Jeśli tylko będę wystarczająco dobrze dbała o dom.
Jeśli tylko poświęcę mu więcej uwagi.
Jeśli tylko zafarbuję włosy na rudo.
Jeśli schudnę. I odpowiednio wydepiluję. Ugotuję obiad inaczej. Zrobię te zakupy, po 16 godzinach na nogach.
Albo wstanę rano na zakupy, bo on nie ma ochoty jechać wieczorem, a wiadomo, że ważniejsze, kiedy on ma ochotę.
Jeśli tylko kupię tę kanapę, na którą nas nie stać.
Zadłużę się jeszcze bardziej, żeby było nas stać, nieważne.
Jeśli kupię książkę, o której powiedział, że chciałby przeczytać, no może to mu pokaże, że słucham, myślę, kocham.
Chcesz dziecko? Dwoje? Troje? Dobrze, będziemy mieli dzieci! Hmm, już nie chcesz? A jeśli ja chcę, to… Nie no, masz rację, co z tego, że ja chcę.
I tak dalej.
Cały ogrom „jeśli”. Ciągła potrzeba zmiany (mnie, no przecież wiadomo, że problem to JA) i poczucie porażki. Nie zasłużyłam.

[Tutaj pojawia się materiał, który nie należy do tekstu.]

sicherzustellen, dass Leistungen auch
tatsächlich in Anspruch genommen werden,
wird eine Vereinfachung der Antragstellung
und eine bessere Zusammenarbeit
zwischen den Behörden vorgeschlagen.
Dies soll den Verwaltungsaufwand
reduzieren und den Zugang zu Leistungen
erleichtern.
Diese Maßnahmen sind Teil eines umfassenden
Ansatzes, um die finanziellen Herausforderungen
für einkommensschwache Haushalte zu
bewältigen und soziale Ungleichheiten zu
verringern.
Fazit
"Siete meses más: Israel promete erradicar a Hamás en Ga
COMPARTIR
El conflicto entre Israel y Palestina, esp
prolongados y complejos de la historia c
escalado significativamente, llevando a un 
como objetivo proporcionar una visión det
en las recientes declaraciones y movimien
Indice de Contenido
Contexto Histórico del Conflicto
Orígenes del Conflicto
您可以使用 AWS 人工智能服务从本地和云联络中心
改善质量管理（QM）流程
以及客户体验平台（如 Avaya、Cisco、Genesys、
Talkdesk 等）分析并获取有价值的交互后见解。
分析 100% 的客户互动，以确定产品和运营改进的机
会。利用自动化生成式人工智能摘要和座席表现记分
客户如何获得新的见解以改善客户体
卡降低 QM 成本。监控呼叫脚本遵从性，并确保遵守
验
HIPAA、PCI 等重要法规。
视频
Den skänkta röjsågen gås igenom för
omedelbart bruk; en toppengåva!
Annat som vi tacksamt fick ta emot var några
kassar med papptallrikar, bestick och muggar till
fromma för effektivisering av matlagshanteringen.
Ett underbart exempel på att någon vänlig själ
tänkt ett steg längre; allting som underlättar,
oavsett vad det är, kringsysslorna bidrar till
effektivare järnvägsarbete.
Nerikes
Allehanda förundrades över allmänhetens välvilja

Wybaczałam chamstwo za chamstwem w imię jakiejś wyższej racji stanu, a na koniec i tak dostałam metaforyczny cios w brzuch.
Być może rację mają ci psychologowie, którzy twierdzą, że kobiety poczucie winy i niższości wobec mężczyzn wysysają z mlekiem matek. Od małego się nas uczy, że mężczyzna jest ważniejszy niż kobieta, zwłaszcza w związku. Jeśli pan Kowalski i pani Kowalska oboje leżą w łóżku z wysoką temperaturą i w końcu zgłodnieją, to kto wstanie i zrobi obiad? No raczej nie pan Kowalski.
Gdy było między nami źle, zaczęłam chodzić namiętnie do terapeutów, psychologów, psychiatrów, seksuologów, etc. – chciałam siebie naprawić, bo przecież TO ZE MNĄ BYŁ PROBLEM. Czytałam tony poradników o naprawianiu związków. O naprawianiu siebie, znaczy się. Mój luby nie widział potrzeby zmiany siebie. Aż kiedyś jeden terapeuta dał mi diagnozę, zapisaną na bloczku recept: „Zaleca się zostawienie jełopa. Nie ma oziębłych kobiet, są tylko leniwi mężczyźni. Nic Panią złego się nie dzieje. Proszę kochać najpierw siebie”.
I tak, podlewając moją ciszę we mnie, uczę się kochać siebie. Przed wszystkim.